Whatever was the attraction across the room once more exercised its spell. His lordship concentrated himself on it to the exclusion of all other mundane matters. Presently he came out of his trance again.
“What were you saying, Adams?”
“I said that I generally went to the seashore, your lordship.”
“Eh? When?”
“For my annual vacation, your lordship.”
“Your what?”
“My annual vacation, your lordship.”
“What about it?”
Adams never smiled during business hours—unless professionally, as it were, when a member made a joke; but he was storing up in the recesses of his highly respectable body a large laugh, to be shared with his wife when he reached home that night. Mrs. Adams never wearied of hearing of the eccentricities of the members of the club. It occurred to Adams that he was in luck to-day. He was expecting a little party of friends to supper that night, and he was a man who loved an audience.

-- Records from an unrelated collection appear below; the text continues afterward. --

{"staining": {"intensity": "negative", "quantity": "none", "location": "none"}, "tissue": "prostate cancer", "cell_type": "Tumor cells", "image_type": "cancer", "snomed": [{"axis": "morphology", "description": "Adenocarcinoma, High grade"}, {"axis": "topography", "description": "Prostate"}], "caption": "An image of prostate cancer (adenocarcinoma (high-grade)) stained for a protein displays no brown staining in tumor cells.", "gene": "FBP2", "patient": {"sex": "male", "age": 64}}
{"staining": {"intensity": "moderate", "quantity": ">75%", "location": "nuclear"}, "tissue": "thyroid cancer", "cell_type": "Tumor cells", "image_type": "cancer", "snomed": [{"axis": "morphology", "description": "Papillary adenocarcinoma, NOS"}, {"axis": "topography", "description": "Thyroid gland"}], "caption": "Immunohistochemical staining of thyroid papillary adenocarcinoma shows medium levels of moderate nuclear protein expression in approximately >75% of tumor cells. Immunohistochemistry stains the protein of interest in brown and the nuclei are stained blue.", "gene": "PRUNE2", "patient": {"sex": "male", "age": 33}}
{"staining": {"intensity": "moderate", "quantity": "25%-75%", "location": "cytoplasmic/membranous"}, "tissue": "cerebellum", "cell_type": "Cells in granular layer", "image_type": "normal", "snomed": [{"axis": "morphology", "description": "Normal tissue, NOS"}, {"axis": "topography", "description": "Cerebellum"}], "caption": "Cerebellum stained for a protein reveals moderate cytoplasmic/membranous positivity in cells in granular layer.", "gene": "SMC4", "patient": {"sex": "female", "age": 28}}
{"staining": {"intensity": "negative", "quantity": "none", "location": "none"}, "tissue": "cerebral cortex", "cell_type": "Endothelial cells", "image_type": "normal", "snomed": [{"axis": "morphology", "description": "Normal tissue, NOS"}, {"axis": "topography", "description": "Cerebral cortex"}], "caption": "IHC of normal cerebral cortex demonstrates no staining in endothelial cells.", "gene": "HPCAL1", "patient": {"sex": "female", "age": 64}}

You would never have thought it, to look at him when engaged in his professional duties, but Adams had built up a substantial reputation as a humorist in his circle by his imitations of certain members of the club; and it was a matter of regret to him that he got so few opportunities nowadays of studying the absent-minded Lord Emsworth. It was rare luck—his lordship coming in to-day, evidently in his best form.
“Adams, who is the gentleman over by the window—the gentleman in the brown suit?”
“That is Mr. Simmonds, your lordship. He joined us last year.”
“I never saw a man take such large mouthfuls. Did you ever see a man take such large mouthfuls, Adams?”
Adams refrained from expressing an opinion, but inwardly he was thrilling with artistic fervor. Mr. Simmonds eating, was one of his best imitations, though Mrs. Adams was inclined to object to it on the score that it was a bad example for the children. To be privileged to witness Lord Emsworth watching and criticizing Mr. Simmonds was to collect material for a double-barreled character study that would assuredly make the hit of the evening.
“That man,” went on Lord Emsworth, “is digging his grave with his teeth. Digging his grave with his teeth, Adams! Do you take large mouthfuls, Adams?”